Film review: Hereditary

Decapitation, bugs and demonic rituals aplenty.

click to enlarge Film review: Hereditary
A24 films
Milly Shapiro, Toni Colette, Gabriel Byrne and Alex Wolff play a family whose troubles just don't end.
Hereditary has been hyped to hell. The hype is justified. 

The film opens just before a funeral. Artist Annie Graham (Toni Colette) is about to bury her mother, with whom she had a stormy relationship. Annie’s husband Steve (Gabriel Byrne), her son Peter (Alex Wolff) and even Annie herself appear largely unshaken by the death. Her daughter Charlie (Milly Shapiro) is the only one apparently struggling—for reasons revealed later. Horrors begin to manifest themselves in small ways, at first: Annie sees an apparition in her workshop, Charlie behaves strangely (though we get the sense she’s always been strange). Then, things get absolutely fucked and Annie is left to grapple with the darkness her mother left behind: darker than grief, darker than her family history.

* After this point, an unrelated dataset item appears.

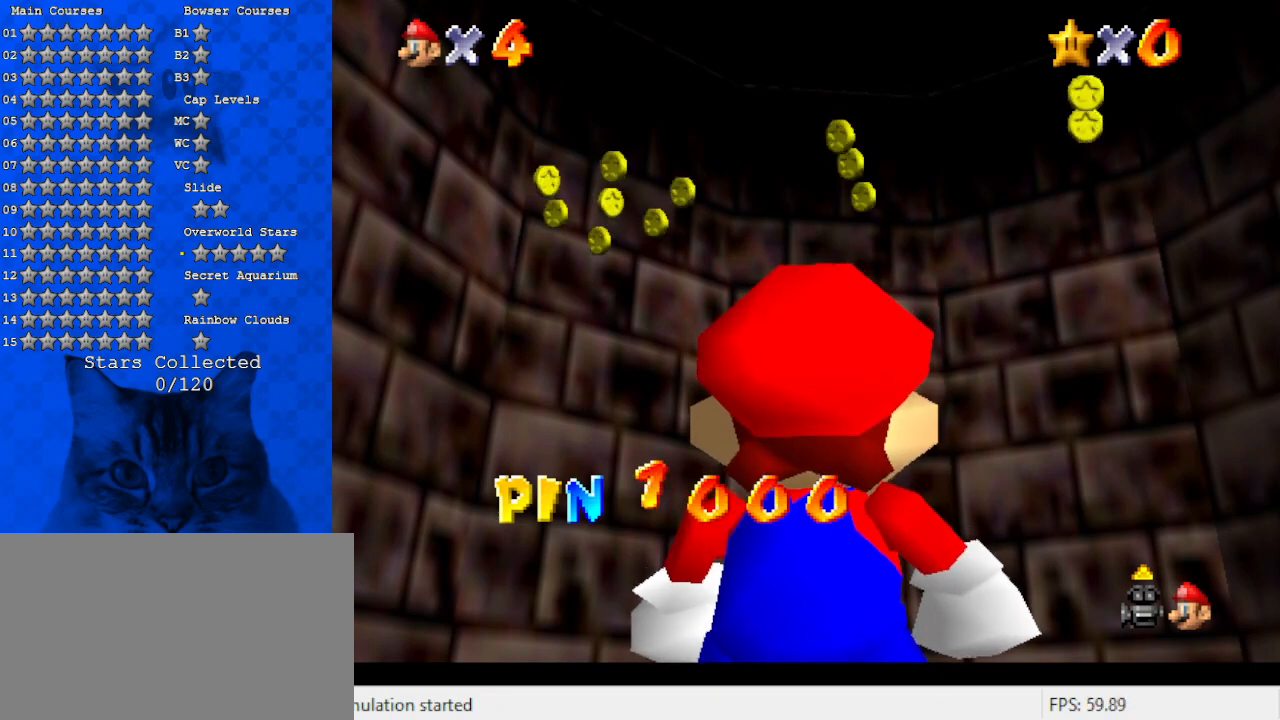
{"keys": [], "events": [[267, "up", "down"], [367, "up", "up"], [467, "up", "down"], [500, "up", "up"]]}
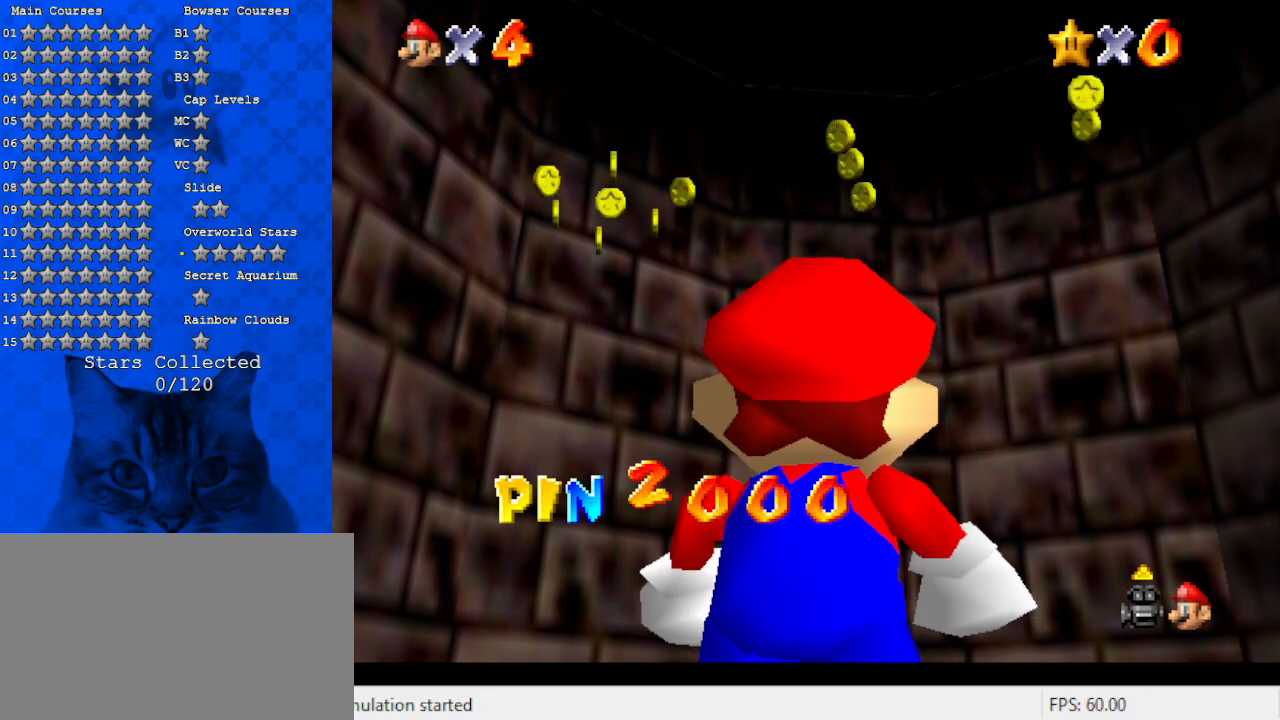
{"keys": [], "events": [[100, "up", "down"], [200, "up", "up"], [300, "up", "down"], [333, "up", "up"], [433, "up", "down"], [467, "up", "up"]]}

Hereditary has been called the new Exorcist. It’s reminiscent of Rosemary’s Baby and has the slow-building, eerie atmosphere (not to mention the occult references) of The Witch. In truth, though, it’s not totally comparable to any other movie. It’s the kind of film that sinks its claws into you and refuses to let go, making you uneasy from the time it starts rolling. Everything from the score to the way it’s shot is a recipe for the heebie jeebies. Collette is brilliant, while Wolff and Shapiro make it clear we should see more of them in the horror genre. Hereditary’s not a “fun” movie-going experience, but it delivers what it promises—horror—and sticks with you long after you leave the cinema. Warning: Decapitation, bugs and demonic rituals aplenty. Oh, and the dog dies.